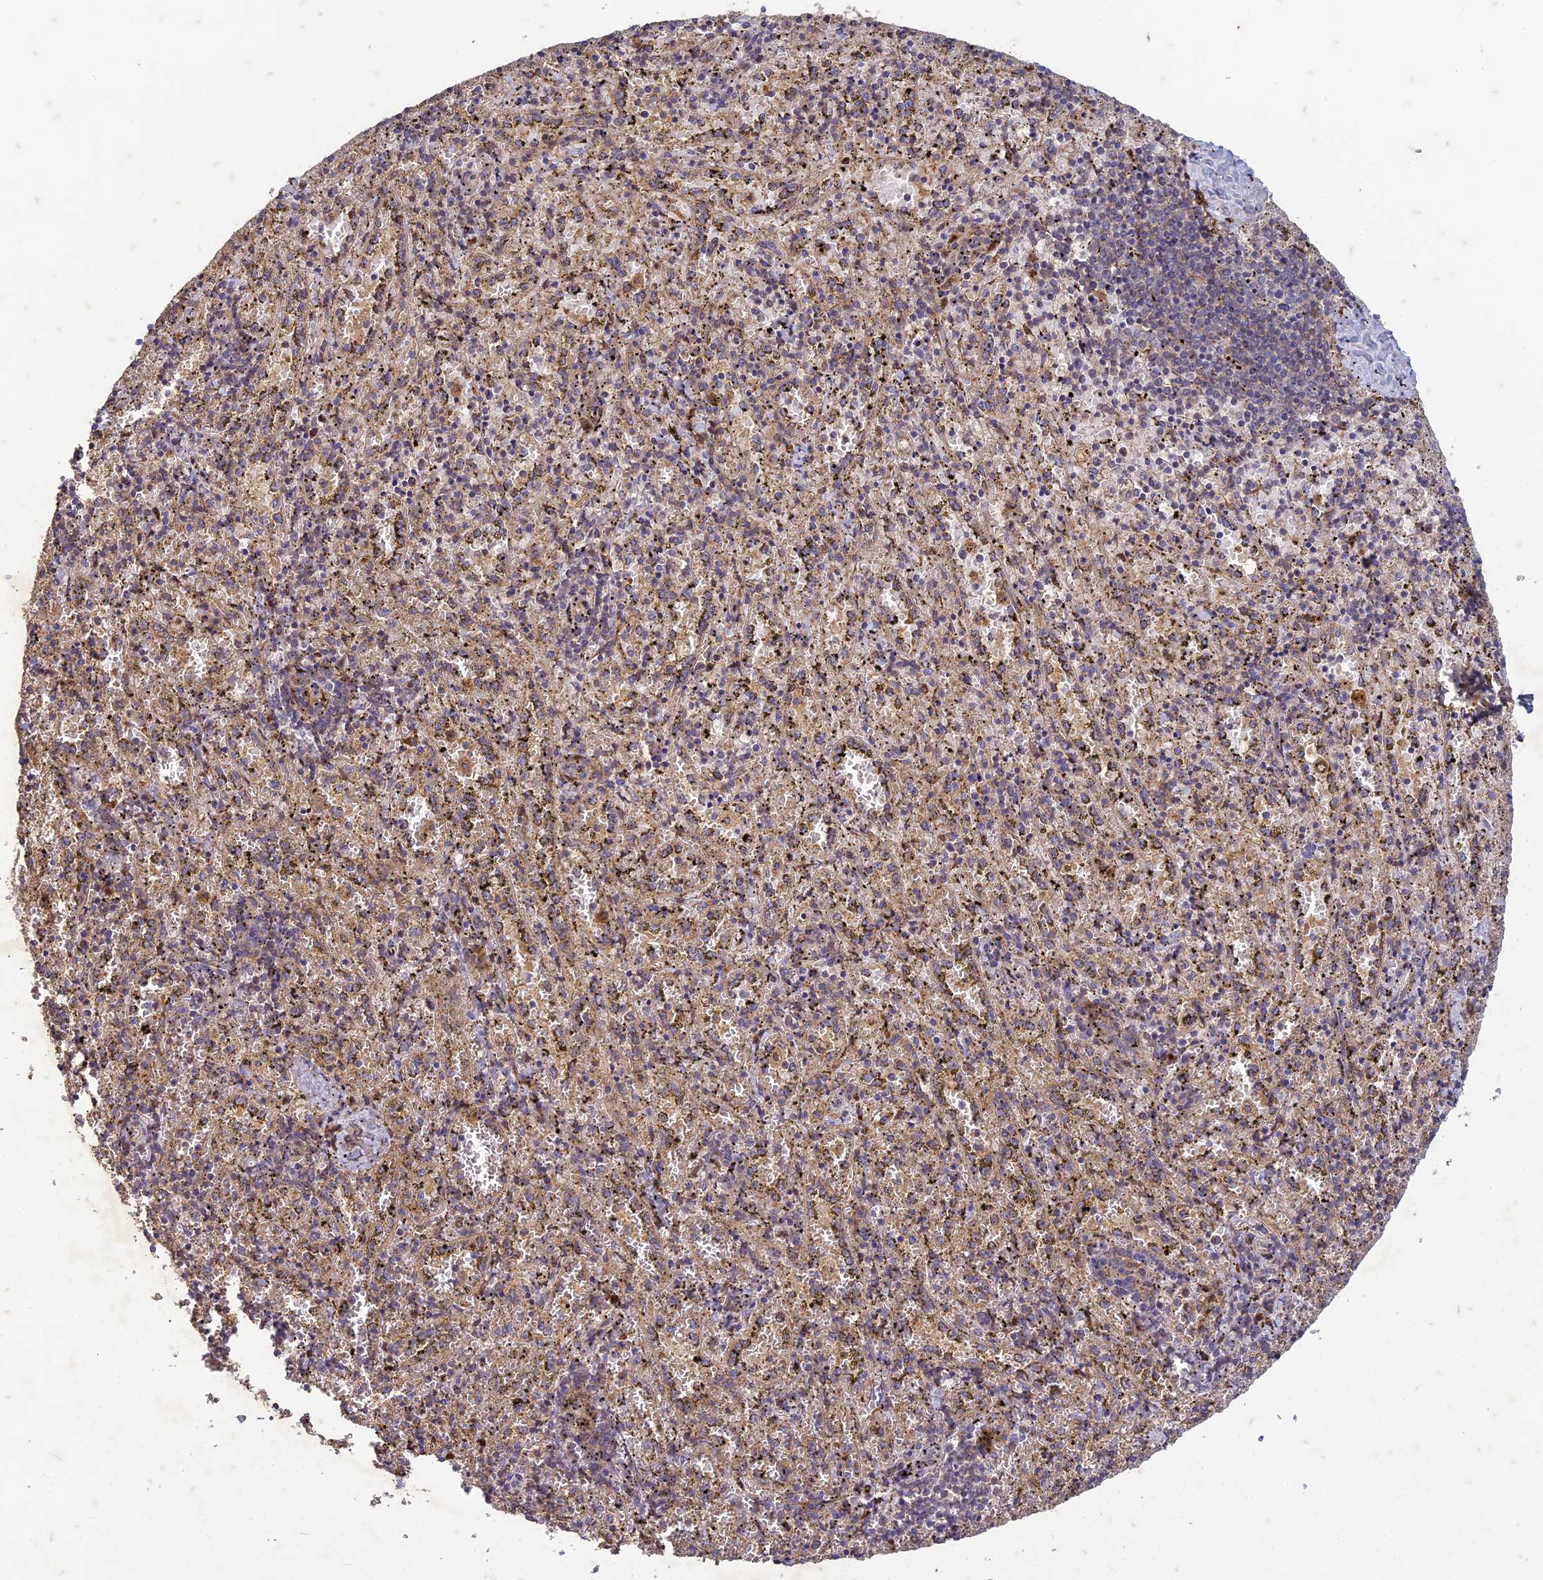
{"staining": {"intensity": "weak", "quantity": ">75%", "location": "cytoplasmic/membranous"}, "tissue": "spleen", "cell_type": "Cells in red pulp", "image_type": "normal", "snomed": [{"axis": "morphology", "description": "Normal tissue, NOS"}, {"axis": "topography", "description": "Spleen"}], "caption": "High-magnification brightfield microscopy of unremarkable spleen stained with DAB (brown) and counterstained with hematoxylin (blue). cells in red pulp exhibit weak cytoplasmic/membranous staining is seen in approximately>75% of cells.", "gene": "TCF25", "patient": {"sex": "male", "age": 11}}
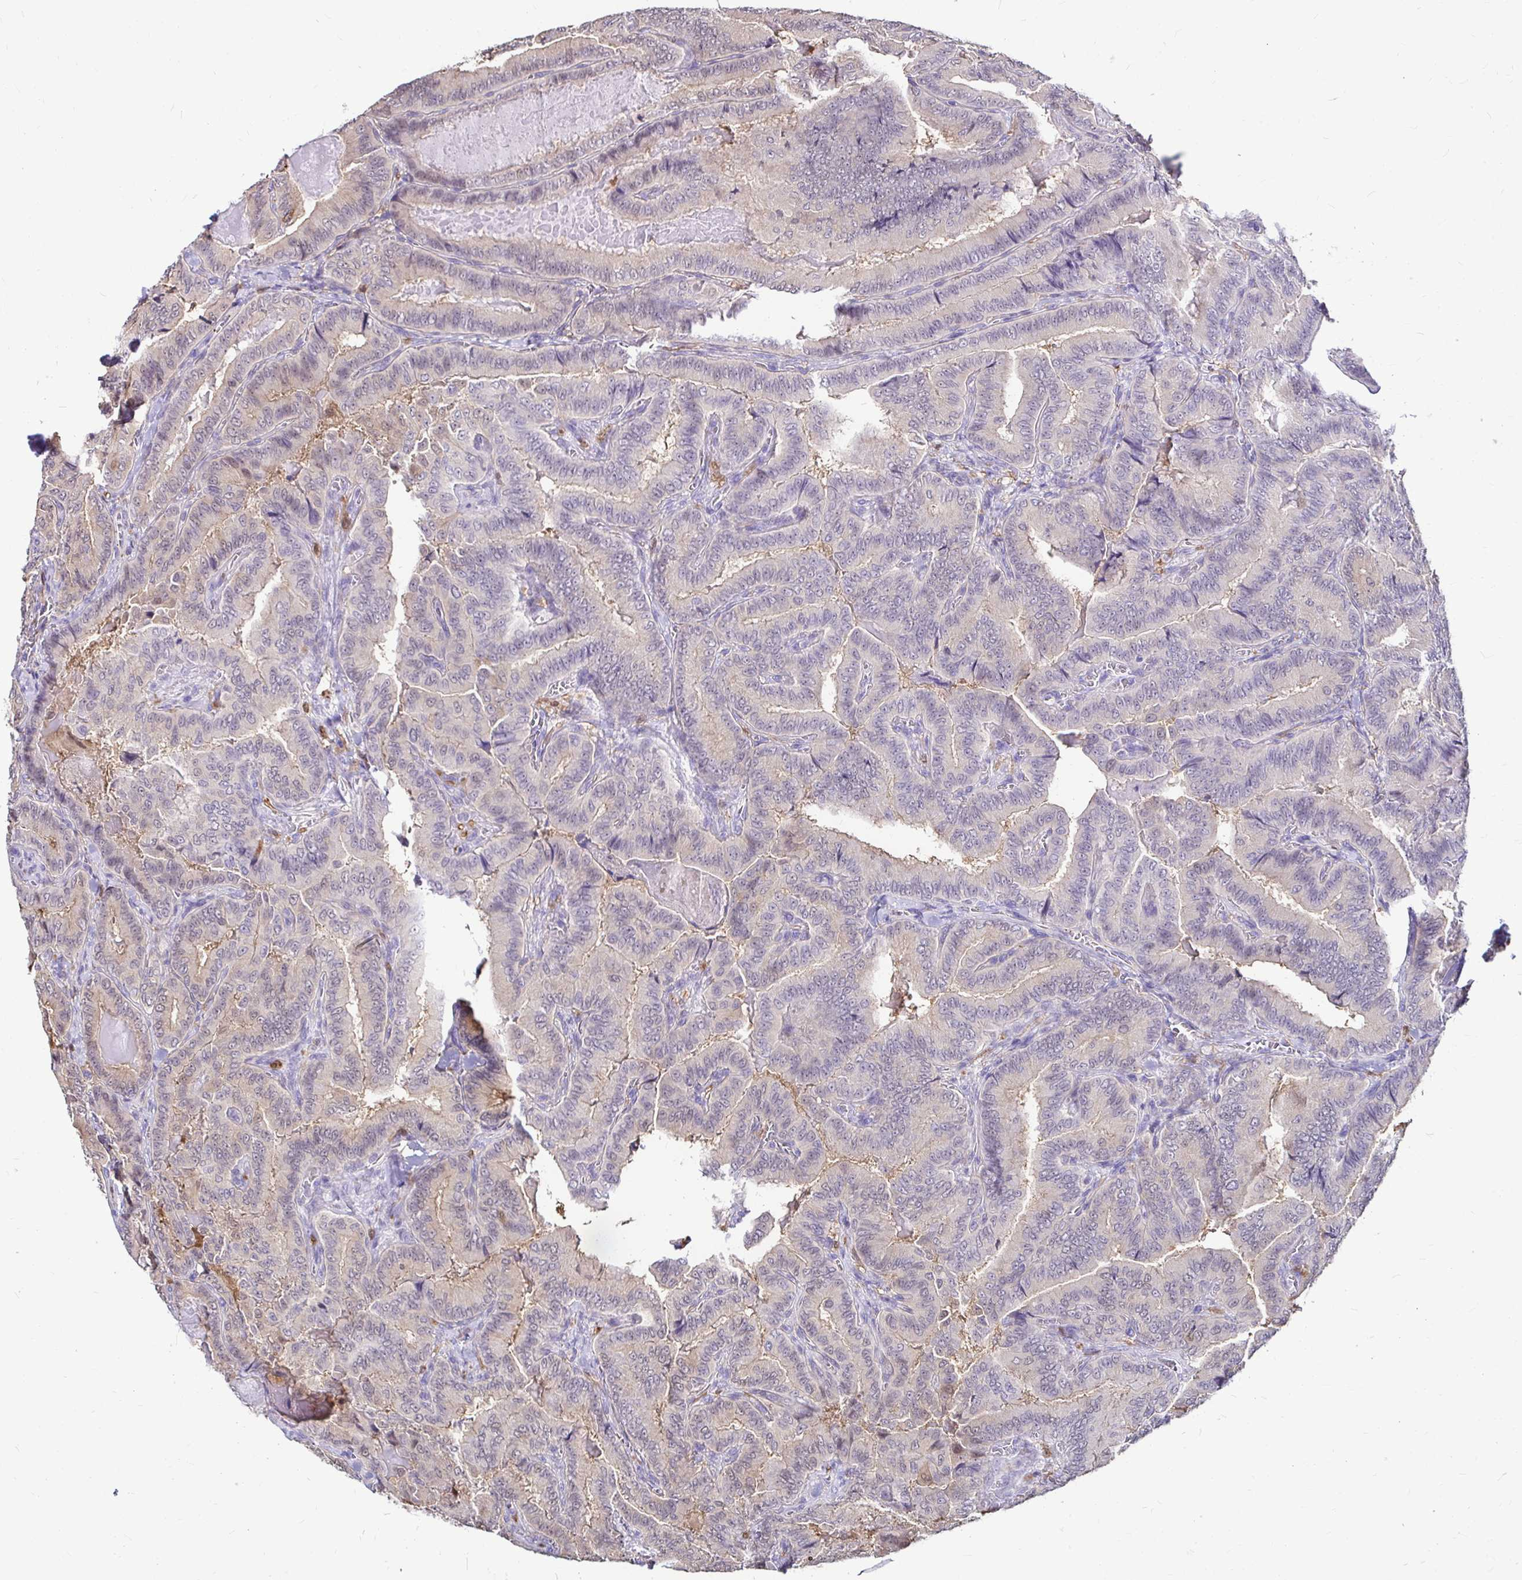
{"staining": {"intensity": "weak", "quantity": "<25%", "location": "nuclear"}, "tissue": "thyroid cancer", "cell_type": "Tumor cells", "image_type": "cancer", "snomed": [{"axis": "morphology", "description": "Papillary adenocarcinoma, NOS"}, {"axis": "topography", "description": "Thyroid gland"}], "caption": "The photomicrograph shows no staining of tumor cells in thyroid papillary adenocarcinoma.", "gene": "IDH1", "patient": {"sex": "male", "age": 61}}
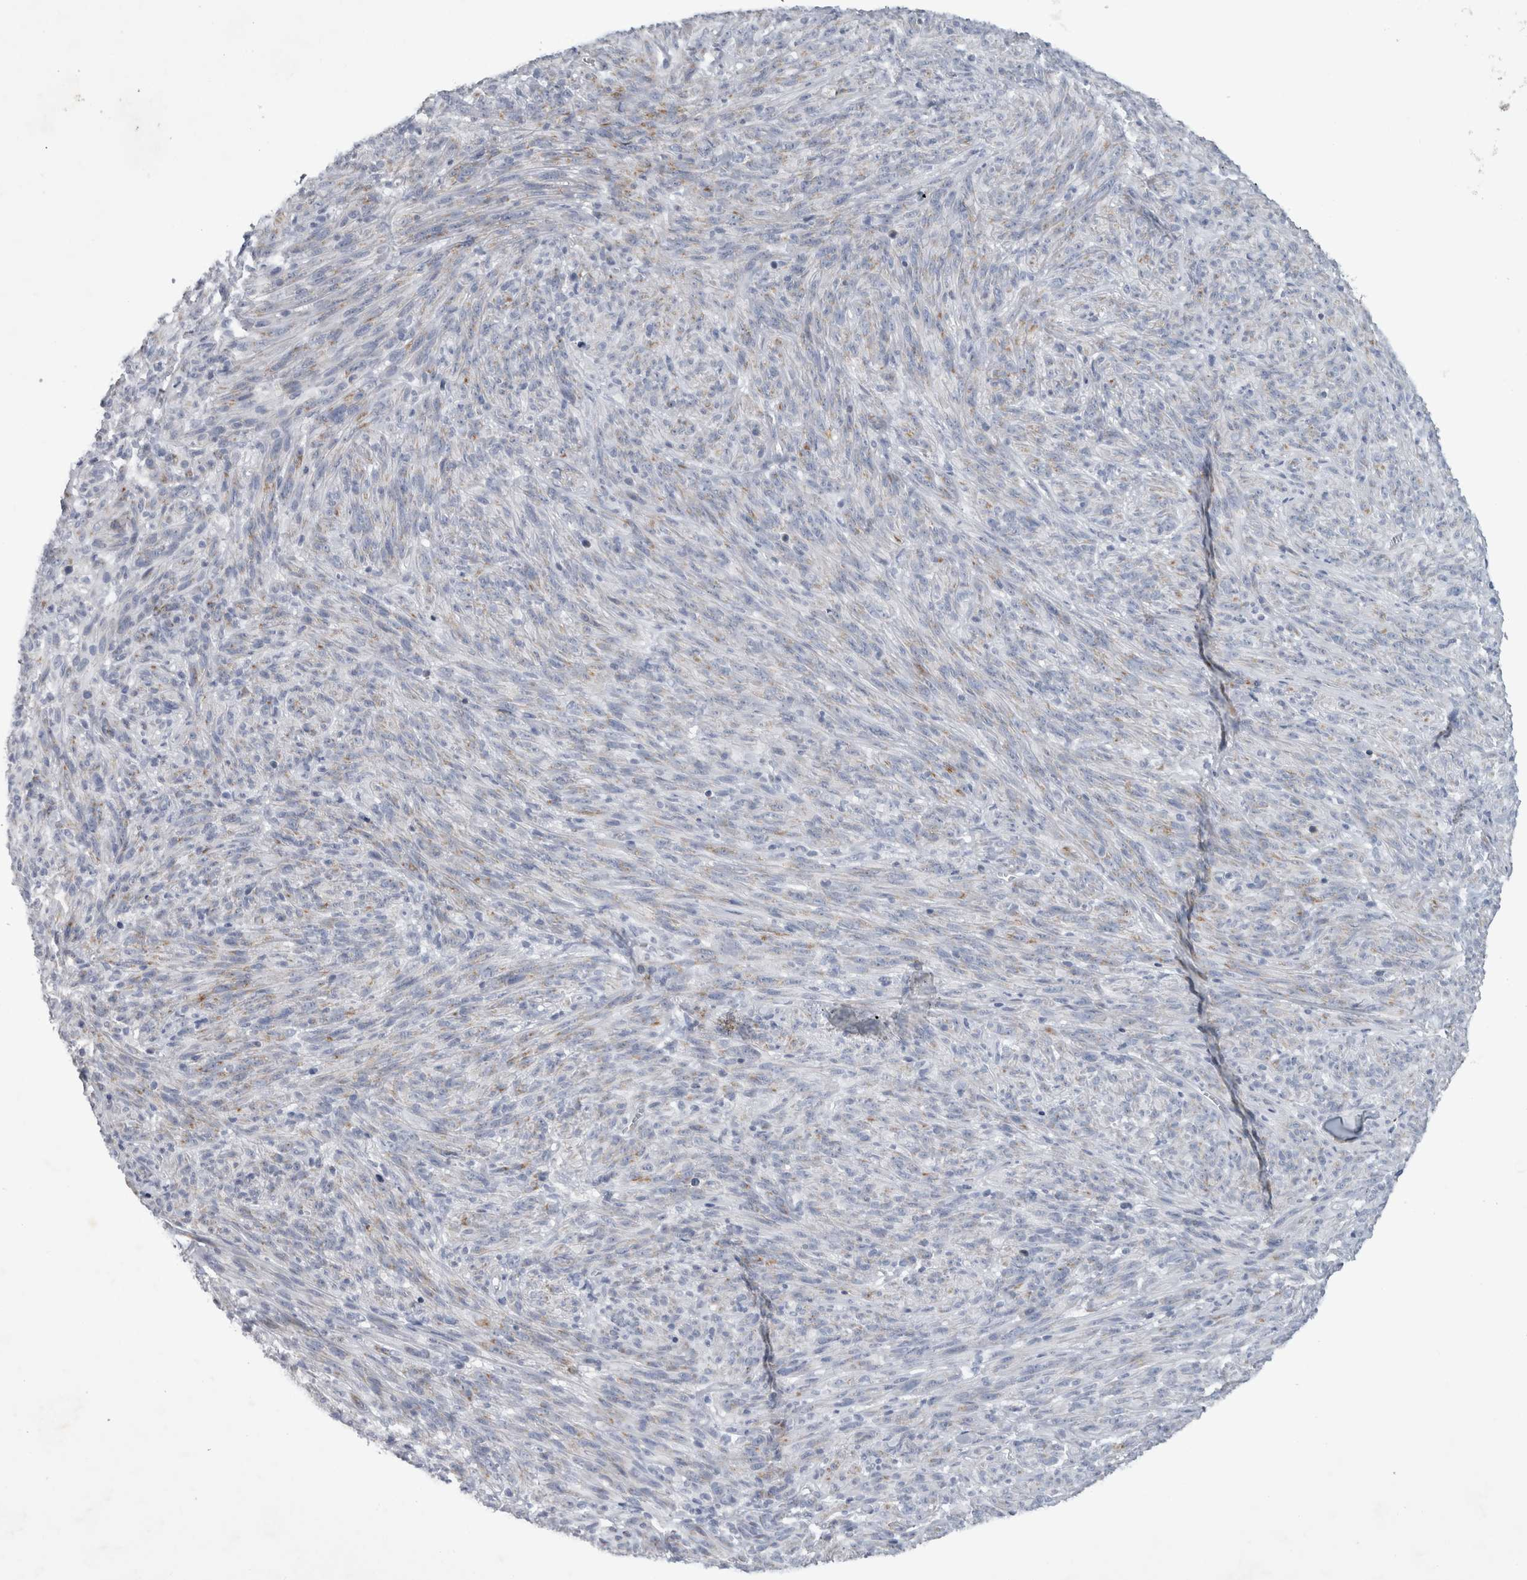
{"staining": {"intensity": "negative", "quantity": "none", "location": "none"}, "tissue": "melanoma", "cell_type": "Tumor cells", "image_type": "cancer", "snomed": [{"axis": "morphology", "description": "Malignant melanoma, NOS"}, {"axis": "topography", "description": "Skin of head"}], "caption": "Human malignant melanoma stained for a protein using IHC displays no staining in tumor cells.", "gene": "FXYD7", "patient": {"sex": "male", "age": 96}}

****

*How to complete this task*.
Using the material above, find each line that holds "cancer" and copy that line.

*Response area*.
{"staining": {"intensity": "weak", "quantity": "<25%", "location": "nuclear"}, "tissue": "thyroid cancer", "cell_type": "Tumor cells", "image_type": "cancer", "snomed": [{"axis": "morphology", "description": "Papillary adenocarcinoma, NOS"}, {"axis": "topography", "description": "Thyroid gland"}], "caption": "The photomicrograph shows no staining of tumor cells in thyroid papillary adenocarcinoma.", "gene": "IDH1", "patient": {"sex": "male", "age": 61}}
{"staining": {"intensity": "negative", "quantity": "none", "location": "none"}, "tissue": "melanoma", "cell_type": "Tumor cells", "image_type": "cancer", "snomed": [{"axis": "morphology", "description": "Malignant melanoma, NOS"}, {"axis": "topography", "description": "Skin of head"}], "caption": "Human malignant melanoma stained for a protein using IHC displays no staining in tumor cells.", "gene": "FXYD7", "patient": {"sex": "male", "age": 96}}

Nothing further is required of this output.